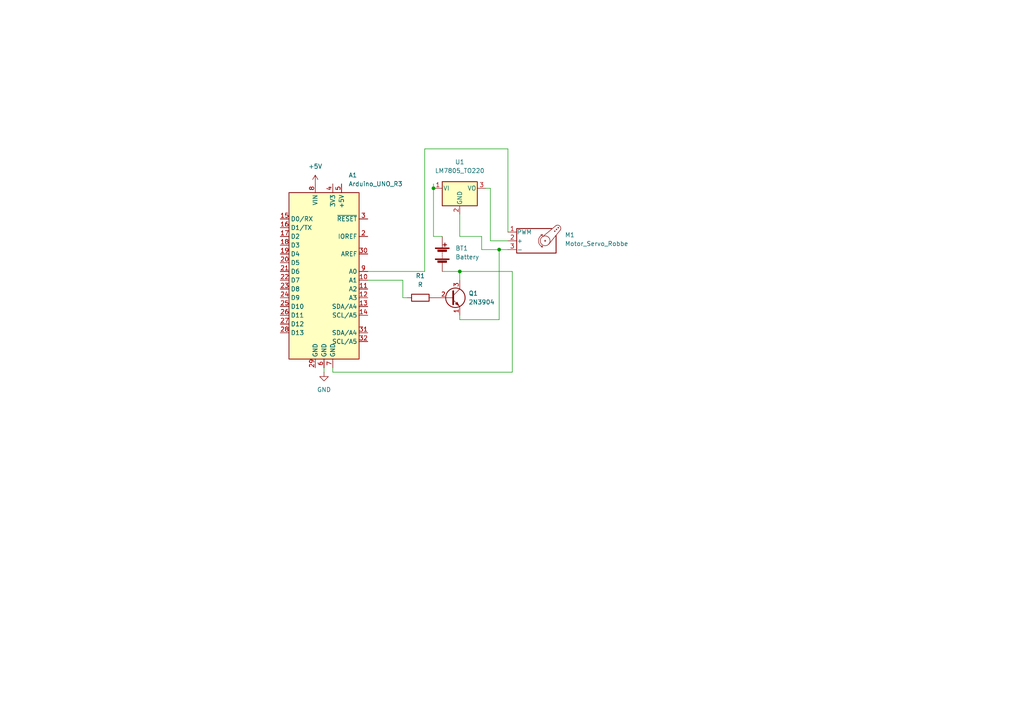
<source format=kicad_sch>
(kicad_sch (version 20211123) (generator eeschema)

  (uuid 2b5a9ad3-7ec4-447d-916c-47adf5f9674f)

  (paper "A4")

  


  (junction (at 144.78 72.39) (diameter 0) (color 0 0 0 0)
    (uuid 52c4b354-3ac4-4db1-a59a-02017c3567d0)
  )
  (junction (at 133.35 78.74) (diameter 0) (color 0 0 0 0)
    (uuid 67644cb4-f6a6-48ea-944a-1a76ff4f5f26)
  )
  (junction (at 125.73 54.61) (diameter 0) (color 0 0 0 0)
    (uuid 6d5f86fa-3f67-4c51-9cb1-d497c3f206cb)
  )

  (wire (pts (xy 147.32 43.18) (xy 123.19 43.18))
    (stroke (width 0) (type default) (color 0 0 0 0))
    (uuid 0cd720fa-5426-42ef-b4e1-3025f15401d6)
  )
  (wire (pts (xy 148.59 78.74) (xy 133.35 78.74))
    (stroke (width 0) (type default) (color 0 0 0 0))
    (uuid 1a3ca817-451c-4904-9492-27f51bf95a4f)
  )
  (wire (pts (xy 133.35 68.58) (xy 133.35 62.23))
    (stroke (width 0) (type default) (color 0 0 0 0))
    (uuid 20ee1e22-a735-42c7-bc70-a6fd8e3b4505)
  )
  (wire (pts (xy 144.78 92.71) (xy 144.78 72.39))
    (stroke (width 0) (type default) (color 0 0 0 0))
    (uuid 22e4ea4f-10c6-4a0c-90d3-3b953e1e3854)
  )
  (wire (pts (xy 125.73 53.34) (xy 125.73 54.61))
    (stroke (width 0) (type default) (color 0 0 0 0))
    (uuid 24381631-d76d-44b8-abc0-1b9b665369c8)
  )
  (wire (pts (xy 96.52 107.95) (xy 148.59 107.95))
    (stroke (width 0) (type default) (color 0 0 0 0))
    (uuid 3486901d-91b3-453a-88eb-a93061648062)
  )
  (wire (pts (xy 142.24 69.85) (xy 147.32 69.85))
    (stroke (width 0) (type default) (color 0 0 0 0))
    (uuid 3982242f-eba1-4c95-ad45-e9706067937e)
  )
  (wire (pts (xy 147.32 67.31) (xy 147.32 43.18))
    (stroke (width 0) (type default) (color 0 0 0 0))
    (uuid 3e4d3487-52b7-434a-9c8c-1fe267d86fbc)
  )
  (wire (pts (xy 128.27 68.58) (xy 125.73 68.58))
    (stroke (width 0) (type default) (color 0 0 0 0))
    (uuid 4321bcd8-9460-41bb-b247-5d5c0689de18)
  )
  (wire (pts (xy 128.27 78.74) (xy 133.35 78.74))
    (stroke (width 0) (type default) (color 0 0 0 0))
    (uuid 44735d6b-9bd3-4497-9f62-2bfe5434acd2)
  )
  (wire (pts (xy 133.35 92.71) (xy 133.35 91.44))
    (stroke (width 0) (type default) (color 0 0 0 0))
    (uuid 5201a1ca-ce6d-4c58-b8b5-c861211e2631)
  )
  (wire (pts (xy 133.35 78.74) (xy 133.35 81.28))
    (stroke (width 0) (type default) (color 0 0 0 0))
    (uuid 5a33611f-8c2a-4ef6-badb-6acb6acc003a)
  )
  (wire (pts (xy 133.35 92.71) (xy 144.78 92.71))
    (stroke (width 0) (type default) (color 0 0 0 0))
    (uuid 5e6e9502-20f4-42b4-a9d4-c7043e3f80b2)
  )
  (wire (pts (xy 142.24 54.61) (xy 142.24 69.85))
    (stroke (width 0) (type default) (color 0 0 0 0))
    (uuid 630c4e11-66ec-443c-8b23-25d681f7cf95)
  )
  (wire (pts (xy 148.59 107.95) (xy 148.59 78.74))
    (stroke (width 0) (type default) (color 0 0 0 0))
    (uuid 7e9438c7-634e-4028-a4d7-0108f02b26bf)
  )
  (wire (pts (xy 123.19 78.74) (xy 106.68 78.74))
    (stroke (width 0) (type default) (color 0 0 0 0))
    (uuid 8b3e0f77-959c-49a8-b982-8945e1a342f8)
  )
  (wire (pts (xy 144.78 72.39) (xy 147.32 72.39))
    (stroke (width 0) (type default) (color 0 0 0 0))
    (uuid 950149a4-e5b0-47fe-9d63-d7856e763759)
  )
  (wire (pts (xy 116.84 86.36) (xy 116.84 81.28))
    (stroke (width 0) (type default) (color 0 0 0 0))
    (uuid 9eea8331-9c75-4147-900e-277643181cc1)
  )
  (wire (pts (xy 139.7 68.58) (xy 133.35 68.58))
    (stroke (width 0) (type default) (color 0 0 0 0))
    (uuid a31de8a6-68ac-448a-bf9b-30d603c96db8)
  )
  (wire (pts (xy 116.84 86.36) (xy 118.11 86.36))
    (stroke (width 0) (type default) (color 0 0 0 0))
    (uuid a7a540b3-a1ef-4b73-8b5a-3dc34502b7ca)
  )
  (wire (pts (xy 116.84 81.28) (xy 106.68 81.28))
    (stroke (width 0) (type default) (color 0 0 0 0))
    (uuid d2815d41-784d-43fc-87cb-d9548f680d4e)
  )
  (wire (pts (xy 96.52 107.95) (xy 96.52 106.68))
    (stroke (width 0) (type default) (color 0 0 0 0))
    (uuid dab7b511-d417-45d3-9cde-3f48d38aed1e)
  )
  (wire (pts (xy 123.19 43.18) (xy 123.19 78.74))
    (stroke (width 0) (type default) (color 0 0 0 0))
    (uuid daf6bc1f-557a-4a10-adc6-90092a444c43)
  )
  (wire (pts (xy 93.98 106.68) (xy 93.98 107.95))
    (stroke (width 0) (type default) (color 0 0 0 0))
    (uuid ddb9c6d3-46f7-4e60-bd33-72649d7a6f0a)
  )
  (wire (pts (xy 144.78 72.39) (xy 139.7 72.39))
    (stroke (width 0) (type default) (color 0 0 0 0))
    (uuid e0b21b33-78a9-4f77-b8d6-c17aa87358b8)
  )
  (wire (pts (xy 139.7 72.39) (xy 139.7 68.58))
    (stroke (width 0) (type default) (color 0 0 0 0))
    (uuid f764420a-033d-4c0c-a103-77cf95d52ead)
  )
  (wire (pts (xy 140.97 54.61) (xy 142.24 54.61))
    (stroke (width 0) (type default) (color 0 0 0 0))
    (uuid f79b2473-a251-4c6f-8835-0a5914931f34)
  )
  (wire (pts (xy 125.73 68.58) (xy 125.73 54.61))
    (stroke (width 0) (type default) (color 0 0 0 0))
    (uuid fad757d8-1102-4496-8bd2-b5d3ff21e3f2)
  )

  (symbol (lib_id "Motor:Motor_Servo_Robbe") (at 154.94 69.85 0) (unit 1)
    (in_bom yes) (on_board yes) (fields_autoplaced)
    (uuid 25625d99-d45f-4b2f-9e62-009a122611f4)
    (property "Reference" "M1" (id 0) (at 163.83 68.1465 0)
      (effects (font (size 1.27 1.27)) (justify left))
    )
    (property "Value" "Motor_Servo_Robbe" (id 1) (at 163.83 70.6865 0)
      (effects (font (size 1.27 1.27)) (justify left))
    )
    (property "Footprint" "" (id 2) (at 154.94 74.676 0)
      (effects (font (size 1.27 1.27)) hide)
    )
    (property "Datasheet" "http://forums.parallax.com/uploads/attachments/46831/74481.png" (id 3) (at 154.94 74.676 0)
      (effects (font (size 1.27 1.27)) hide)
    )
    (pin "1" (uuid a46a2b22-69cf-45fb-b1d2-32ac89bbd3c8))
    (pin "2" (uuid fe9bdc33-eab1-4bdc-9603-57decb38d2a2))
    (pin "3" (uuid b5d84bc0-4d9a-4d1d-a476-5c6b51309fca))
  )

  (symbol (lib_id "power:GND") (at 93.98 107.95 0) (unit 1)
    (in_bom yes) (on_board yes) (fields_autoplaced)
    (uuid 35dd1b67-dcc2-4cbf-af88-c4594428d6ed)
    (property "Reference" "#PWR?" (id 0) (at 93.98 114.3 0)
      (effects (font (size 1.27 1.27)) hide)
    )
    (property "Value" "GND" (id 1) (at 93.98 113.03 0))
    (property "Footprint" "" (id 2) (at 93.98 107.95 0)
      (effects (font (size 1.27 1.27)) hide)
    )
    (property "Datasheet" "" (id 3) (at 93.98 107.95 0)
      (effects (font (size 1.27 1.27)) hide)
    )
    (pin "1" (uuid 30c6162d-c8b4-4ab6-989c-0fe9b4b84902))
  )

  (symbol (lib_id "Transistor_BJT:2N3904") (at 130.81 86.36 0) (unit 1)
    (in_bom yes) (on_board yes) (fields_autoplaced)
    (uuid 4247b454-2825-495d-a5d7-a6d4965d376a)
    (property "Reference" "Q1" (id 0) (at 135.89 85.0899 0)
      (effects (font (size 1.27 1.27)) (justify left))
    )
    (property "Value" "2N3904" (id 1) (at 135.89 87.6299 0)
      (effects (font (size 1.27 1.27)) (justify left))
    )
    (property "Footprint" "Package_TO_SOT_THT:TO-92_Inline" (id 2) (at 135.89 88.265 0)
      (effects (font (size 1.27 1.27) italic) (justify left) hide)
    )
    (property "Datasheet" "https://www.onsemi.com/pub/Collateral/2N3903-D.PDF" (id 3) (at 130.81 86.36 0)
      (effects (font (size 1.27 1.27)) (justify left) hide)
    )
    (pin "1" (uuid 004ddc1b-89bc-4bb9-81f0-fc90a1d5faef))
    (pin "2" (uuid 6704d121-f4f3-4503-9829-7b1ca7743559))
    (pin "3" (uuid 6c79a9cd-fb14-4078-8d39-42e5a14de4d2))
  )

  (symbol (lib_id "power:+5V") (at 91.44 53.34 0) (unit 1)
    (in_bom yes) (on_board yes) (fields_autoplaced)
    (uuid 5f916d51-dcc5-4900-a374-4325420b940b)
    (property "Reference" "#PWR?" (id 0) (at 91.44 57.15 0)
      (effects (font (size 1.27 1.27)) hide)
    )
    (property "Value" "+5V" (id 1) (at 91.44 48.26 0))
    (property "Footprint" "" (id 2) (at 91.44 53.34 0)
      (effects (font (size 1.27 1.27)) hide)
    )
    (property "Datasheet" "" (id 3) (at 91.44 53.34 0)
      (effects (font (size 1.27 1.27)) hide)
    )
    (pin "1" (uuid d78cc261-3836-49ea-8d45-321314e326f9))
  )

  (symbol (lib_id "MCU_Module:Arduino_UNO_R3") (at 93.98 78.74 0) (unit 1)
    (in_bom yes) (on_board yes) (fields_autoplaced)
    (uuid 750a7e27-998e-47c3-8cb4-5a140d2d8a89)
    (property "Reference" "A1" (id 0) (at 101.0794 50.8 0)
      (effects (font (size 1.27 1.27)) (justify left))
    )
    (property "Value" "Arduino_UNO_R3" (id 1) (at 101.0794 53.34 0)
      (effects (font (size 1.27 1.27)) (justify left))
    )
    (property "Footprint" "Module:Arduino_UNO_R3" (id 2) (at 93.98 78.74 0)
      (effects (font (size 1.27 1.27) italic) hide)
    )
    (property "Datasheet" "https://www.arduino.cc/en/Main/arduinoBoardUno" (id 3) (at 93.98 78.74 0)
      (effects (font (size 1.27 1.27)) hide)
    )
    (pin "1" (uuid 2bbafe1b-5010-4cc4-97c4-31d1f969cd08))
    (pin "10" (uuid dda14812-5688-43d8-b942-13a0870488b1))
    (pin "11" (uuid 4524f9c6-1601-49c1-b2cc-4f03ce737154))
    (pin "12" (uuid 8eb32840-909d-403f-a231-2ffacf5483df))
    (pin "13" (uuid a31240ac-8b65-44dd-ba2a-944d5c41ab25))
    (pin "14" (uuid 95797392-1cee-4e00-b9ab-ec40cf0c7e08))
    (pin "15" (uuid a72f7e0e-9994-4b5d-88c9-9d30b6ae234b))
    (pin "16" (uuid 7d7aff63-ab31-4746-aff9-15ec228e50a2))
    (pin "17" (uuid d283a734-d1a4-47f7-a739-050f9150f1a8))
    (pin "18" (uuid 1a7e035e-e537-47b0-a6f4-52d66195f34e))
    (pin "19" (uuid 667e58fd-638b-48d8-8590-5f335cf78584))
    (pin "2" (uuid 534142b8-d373-48eb-958c-60fc068c911e))
    (pin "20" (uuid 109311f9-482a-44da-9bfd-3b160d0a5996))
    (pin "21" (uuid dae4bd12-ba86-4a9b-983d-8878b694f71e))
    (pin "22" (uuid 683494ab-83e3-4e0e-9f47-9b1d32dcbe51))
    (pin "23" (uuid 7d130407-d849-4501-a1f3-a92ed0f3ab16))
    (pin "24" (uuid e7d9e4d6-bd65-416b-9dd5-cb2cb7e3c7db))
    (pin "25" (uuid 3217c754-382e-4d3b-929c-dc65ffaf8f0e))
    (pin "26" (uuid a8d3e4aa-eb2f-4944-b69c-b46dd6578b83))
    (pin "27" (uuid cf8ccf97-d522-4289-a233-cd31e30878fd))
    (pin "28" (uuid 7dd5ad5f-c7c9-4a7f-9e01-8f64c1c13ce2))
    (pin "29" (uuid 30f4a382-eb1a-4ef7-aafb-e7d18f750542))
    (pin "3" (uuid 5ec52016-28d5-41ec-8099-7234c912a3ba))
    (pin "30" (uuid 6aa748c2-fb81-4c6d-99e7-68e0b9e82bcd))
    (pin "31" (uuid a48b13e3-97ac-413a-a692-fbf19b97c2c8))
    (pin "32" (uuid bf1b59cd-286d-4b1f-ae75-42e14253d3af))
    (pin "4" (uuid 628e4825-a201-48a3-bbe8-55f8491fa40d))
    (pin "5" (uuid 4be2886c-3881-4e63-a4c5-fe28538180f1))
    (pin "6" (uuid 0af1a926-bb30-402c-9d54-638d8c54193e))
    (pin "7" (uuid 2efe1230-4a03-4e1d-9162-464c7098deda))
    (pin "8" (uuid c142f3ba-12df-41dc-8e96-03f6061a39bb))
    (pin "9" (uuid 158caea1-8be4-4d68-b695-e535f7813c3b))
  )

  (symbol (lib_id "Device:R") (at 121.92 86.36 270) (unit 1)
    (in_bom yes) (on_board yes) (fields_autoplaced)
    (uuid 9c5f1884-1f19-4abe-92f3-a15cfa27f931)
    (property "Reference" "R1" (id 0) (at 121.92 80.01 90))
    (property "Value" "R" (id 1) (at 121.92 82.55 90))
    (property "Footprint" "" (id 2) (at 121.92 84.582 90)
      (effects (font (size 1.27 1.27)) hide)
    )
    (property "Datasheet" "~" (id 3) (at 121.92 86.36 0)
      (effects (font (size 1.27 1.27)) hide)
    )
    (pin "1" (uuid 94a4060e-58e9-4228-9ad4-a9ca2f5bfad4))
    (pin "2" (uuid 4c38ae72-31f0-4c81-a42d-12968cd20231))
  )

  (symbol (lib_id "Regulator_Linear:LM7805_TO220") (at 133.35 54.61 0) (unit 1)
    (in_bom yes) (on_board yes) (fields_autoplaced)
    (uuid b71e1d9b-4594-4123-9dc5-04bb2b1b79b2)
    (property "Reference" "U1" (id 0) (at 133.35 46.99 0))
    (property "Value" "LM7805_TO220" (id 1) (at 133.35 49.53 0))
    (property "Footprint" "Package_TO_SOT_THT:TO-220-3_Vertical" (id 2) (at 133.35 48.895 0)
      (effects (font (size 1.27 1.27) italic) hide)
    )
    (property "Datasheet" "https://www.onsemi.cn/PowerSolutions/document/MC7800-D.PDF" (id 3) (at 133.35 55.88 0)
      (effects (font (size 1.27 1.27)) hide)
    )
    (pin "1" (uuid 635b68a2-f1b0-4934-ad88-3936c4efc5ed))
    (pin "2" (uuid b6951de8-f291-4b8d-b19a-b7672e467037))
    (pin "3" (uuid 40be7de3-7f10-4f5b-b785-369347b10ff3))
  )

  (symbol (lib_id "Device:Battery") (at 128.27 73.66 0) (unit 1)
    (in_bom yes) (on_board yes) (fields_autoplaced)
    (uuid f5254720-0137-41fe-9884-df37f44c42d4)
    (property "Reference" "BT1" (id 0) (at 132.08 72.0089 0)
      (effects (font (size 1.27 1.27)) (justify left))
    )
    (property "Value" "Battery" (id 1) (at 132.08 74.5489 0)
      (effects (font (size 1.27 1.27)) (justify left))
    )
    (property "Footprint" "" (id 2) (at 128.27 72.136 90)
      (effects (font (size 1.27 1.27)) hide)
    )
    (property "Datasheet" "~" (id 3) (at 128.27 72.136 90)
      (effects (font (size 1.27 1.27)) hide)
    )
    (pin "1" (uuid 93225b66-9f41-4d0a-8842-84d4aad7a525))
    (pin "2" (uuid fb37fbce-a11c-442f-ba71-f2a022dbdf43))
  )

  (sheet_instances
    (path "/" (page "1"))
  )

  (symbol_instances
    (path "/35dd1b67-dcc2-4cbf-af88-c4594428d6ed"
      (reference "#PWR?") (unit 1) (value "GND") (footprint "")
    )
    (path "/5f916d51-dcc5-4900-a374-4325420b940b"
      (reference "#PWR?") (unit 1) (value "+5V") (footprint "")
    )
    (path "/750a7e27-998e-47c3-8cb4-5a140d2d8a89"
      (reference "A1") (unit 1) (value "Arduino_UNO_R3") (footprint "Module:Arduino_UNO_R3")
    )
    (path "/f5254720-0137-41fe-9884-df37f44c42d4"
      (reference "BT1") (unit 1) (value "Battery") (footprint "")
    )
    (path "/25625d99-d45f-4b2f-9e62-009a122611f4"
      (reference "M1") (unit 1) (value "Motor_Servo_Robbe") (footprint "")
    )
    (path "/4247b454-2825-495d-a5d7-a6d4965d376a"
      (reference "Q1") (unit 1) (value "2N3904") (footprint "Package_TO_SOT_THT:TO-92_Inline")
    )
    (path "/9c5f1884-1f19-4abe-92f3-a15cfa27f931"
      (reference "R1") (unit 1) (value "R") (footprint "")
    )
    (path "/b71e1d9b-4594-4123-9dc5-04bb2b1b79b2"
      (reference "U1") (unit 1) (value "LM7805_TO220") (footprint "Package_TO_SOT_THT:TO-220-3_Vertical")
    )
  )
)

</source>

(WHAT YOU NEED TO DO): From the data, pick out every line that includes "diameter".

(SOLUTION FOR THIS TASK):
  (junction (at 144.78 72.39) (diameter 0) (color 0 0 0 0)
  (junction (at 133.35 78.74) (diameter 0) (color 0 0 0 0)
  (junction (at 125.73 54.61) (diameter 0) (color 0 0 0 0)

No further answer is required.